*O QUE SE PEDE:* Liste todos os títulos de programas de televisão e de livros mencionados no trecho sobre Zé do Caixão.

*TRECHO DA FONTE:*
Para a nova geração, porém, o que o marcou negativamente e deu-lhe a alcunha de trash, é, muito provavelmente, o vínculo entre Zé do Caixão e Cine Trash. Exibido na TV Bandeirantes, em 1996 (a estréia ocorreu no dia 5 de fevereiro), de segunda a sexta, às 15h15. Zé do Caixão e suas Pombas-Giras apresentavam um filme de terror estrangeiro, ele então fazia a Recomendação da Hora – uma lição de moral aos adolescentes -, e rogava a praga do dia, caso alguém ousasse mudar de canal.

O Estranho Mundo de Zé do Caixão


Zé do Caixão entrevista Paulo César Peréio

Anunciado para dia 4 de abril, estreou apenas no dia 25 do mesmo mês, no Canal Brasil (TV a cabo), o novo programa com José Mojica Marins, O Estranho Mundo de Zé do Caixão. O projeto é idealizado e dirigido por André Barcisnki, um dos autores de Maldito, a biografia de Mojica. Exibido todas as sextas-feiras (ou seria sábado), à 0h, com duração de meia hora, o programa é divido em quatro seções, às vezes cinco.

*MATERIAL FORNECIDO:*

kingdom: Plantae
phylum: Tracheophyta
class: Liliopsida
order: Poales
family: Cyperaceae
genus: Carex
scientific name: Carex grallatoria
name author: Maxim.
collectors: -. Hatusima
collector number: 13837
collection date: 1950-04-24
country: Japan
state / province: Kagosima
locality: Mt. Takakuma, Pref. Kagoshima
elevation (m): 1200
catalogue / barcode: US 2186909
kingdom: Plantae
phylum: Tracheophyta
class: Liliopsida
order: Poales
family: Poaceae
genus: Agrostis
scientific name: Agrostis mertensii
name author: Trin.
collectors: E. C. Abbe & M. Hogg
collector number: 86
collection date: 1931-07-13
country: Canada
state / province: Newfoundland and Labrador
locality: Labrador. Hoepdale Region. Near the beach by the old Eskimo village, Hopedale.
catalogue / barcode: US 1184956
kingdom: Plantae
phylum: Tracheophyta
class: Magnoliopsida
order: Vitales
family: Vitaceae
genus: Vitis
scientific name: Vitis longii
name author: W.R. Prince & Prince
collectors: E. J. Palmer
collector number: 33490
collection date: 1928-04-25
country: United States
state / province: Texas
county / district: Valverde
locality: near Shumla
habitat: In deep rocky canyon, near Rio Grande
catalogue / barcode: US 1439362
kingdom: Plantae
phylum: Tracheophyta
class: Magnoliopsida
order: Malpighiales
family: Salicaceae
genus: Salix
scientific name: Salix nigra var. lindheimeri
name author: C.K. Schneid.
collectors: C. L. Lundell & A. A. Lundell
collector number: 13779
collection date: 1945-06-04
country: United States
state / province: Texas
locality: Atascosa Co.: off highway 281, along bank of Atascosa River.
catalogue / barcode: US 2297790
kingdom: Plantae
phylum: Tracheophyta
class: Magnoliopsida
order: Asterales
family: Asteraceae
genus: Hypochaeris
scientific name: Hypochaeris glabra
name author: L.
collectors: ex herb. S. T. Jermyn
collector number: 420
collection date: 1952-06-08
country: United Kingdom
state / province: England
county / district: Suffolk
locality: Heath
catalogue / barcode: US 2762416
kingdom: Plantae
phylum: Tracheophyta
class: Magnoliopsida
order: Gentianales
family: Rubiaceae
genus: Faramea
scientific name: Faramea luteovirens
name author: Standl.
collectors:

*RESULTADO DO EXERCÍCIO:*
- Cine Trash
- O Estranho Mundo de Zé do Caixão
- Maldito